Phase-Frequency Correct mode (WGM1 = 8) runs at half-speed (it counts both up and down in each cycle), so the number of ticks is half what you’d expect. You could use Fast PWM mode or anything else, as long as you get the counts right; see page 133 of the Fine Manual.

// Phase-freq Correct timer mode -> runs at half the usual rate

#define PERIOD_US   60
#define PERIOD_TICK (microsecondsToClockCycles(PERIOD_US / 2) / TIMER1_PRESCALE)
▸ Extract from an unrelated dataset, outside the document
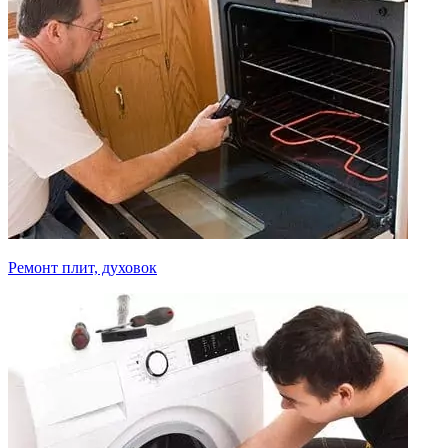
Ремонт плит, духовок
The phase of the PWM outputs comes from the Compare Output Mode register settings. Normally the output pin goes high when the PWM count resets to zero and goes low when it passes the duty cycle setting, but you can flip that around. The key bits are COM1A and COM1B in TCCR1A, as documented on page 131.

As always, it’s easiest to let the Arduino firmware do its usual setup, then mercilessly bash the timer configuration registers…

// Configure Timer 1 for Freq-Phase Correct PWM
//   Timer 1 + output on OC1A, chip pin 15, Arduino PWM9
//   Timer 1 - output on OC1B, chip pin 16, Arduino PWM10

 analogWrite(PIN_PRI_A,128);    // let Arduino setup do its thing
 analogWrite(PIN_PRI_B,128);

 TCCR1B = 0x00;                 // stop Timer1 clock for register updates

// Clear OC1A on match, P-F Corr PWM Mode: lower WGM1x = 00
 TCCR1A = 0x80 | 0x00;

// If push-pull drive, set OC1B on match
#if PUSH_PULL
 TCCR1A |= 0x30;
#endif

 ICR1 = PERIOD_TICKS;           // PWM period
 OCR1A = PERIOD_TICKS / 2;      // ON duration = drive pulse width = 50% duty cycle
 OCR1B = PERIOD_TICKS / 2;      //  ditto - use separate load due to temp buffer reg
 TCNT1 = OCR1A - 1;             // force immediate OCR1x compare on next tick

// upper WGM1x = 10, Clock Sel = prescaler, start Timer 1 running
 TCCR1B = 0x10 | TCCR1B_CS20;

And now you’ll see PWM9 and PWM10 running in opposition!

Memo to Self: remember that “true” does not equal “TRUE” in the Arduino realm.